Posted on Wed 12 June 2019 in news by Simon Butcher

As part of our commitment to providing stable and manageable systems, here is a round-up of some recent updates we have been working on behind the scenes:

1) Upgrade of all HPC cluster nodes to CentOS 7.6

Over the last couple of weeks, you may have noticed a few nodes in disabled or maintenance state when running the nodestatus command. We have been rolling out an operating system update from CentOS 7.4 to 7.6, which provides essential security updates, and some other fixes. We run the operating system update on each node as an exclusive cluster job, followed by benchmarks and functionality tests, before bringing the node back online. This allows us to perform essential updates with the minimum of disruption.

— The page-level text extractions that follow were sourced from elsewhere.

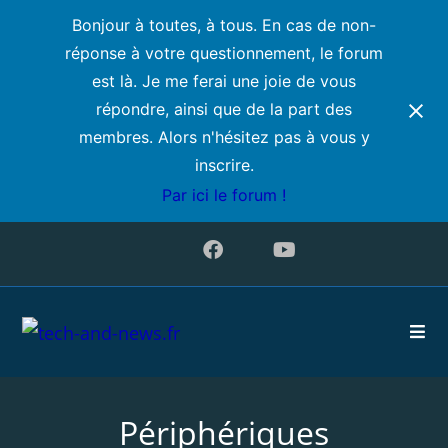
Bonjour à toutes, à tous. En cas de non-
réponse à votre questionnement, le forum
est là. Je me ferai une joie de vous
répondre, ainsi que de la part des
membres. Alors n'hésitez pas à vous y
inscrire.
Par ici le forum !
Skip
to
content
Périphériques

2) GPU additions and CUDA driver updates

We recently purchased an additional 4 Nvidia V100 GPUs to keep up with demand for GPU acceleration. These were added to the sbg nodes to make 4 GPUs per server. Additionally, the CentOS 7.6 update allowed us to update the CUDA drivers to version 10.0, which has provided performance improvements, and allows use of the latest TensorFlow and MATLAB versions.

3) sdv node firmware updates

Our sdv nodes were quite new on the market when they were purchased, and as a result, have received quite a few firmware updates to address a variety of bugs, security updates, performance and hardware compatibility issues. We will be applying these over the next couple of weeks, as nodes become available.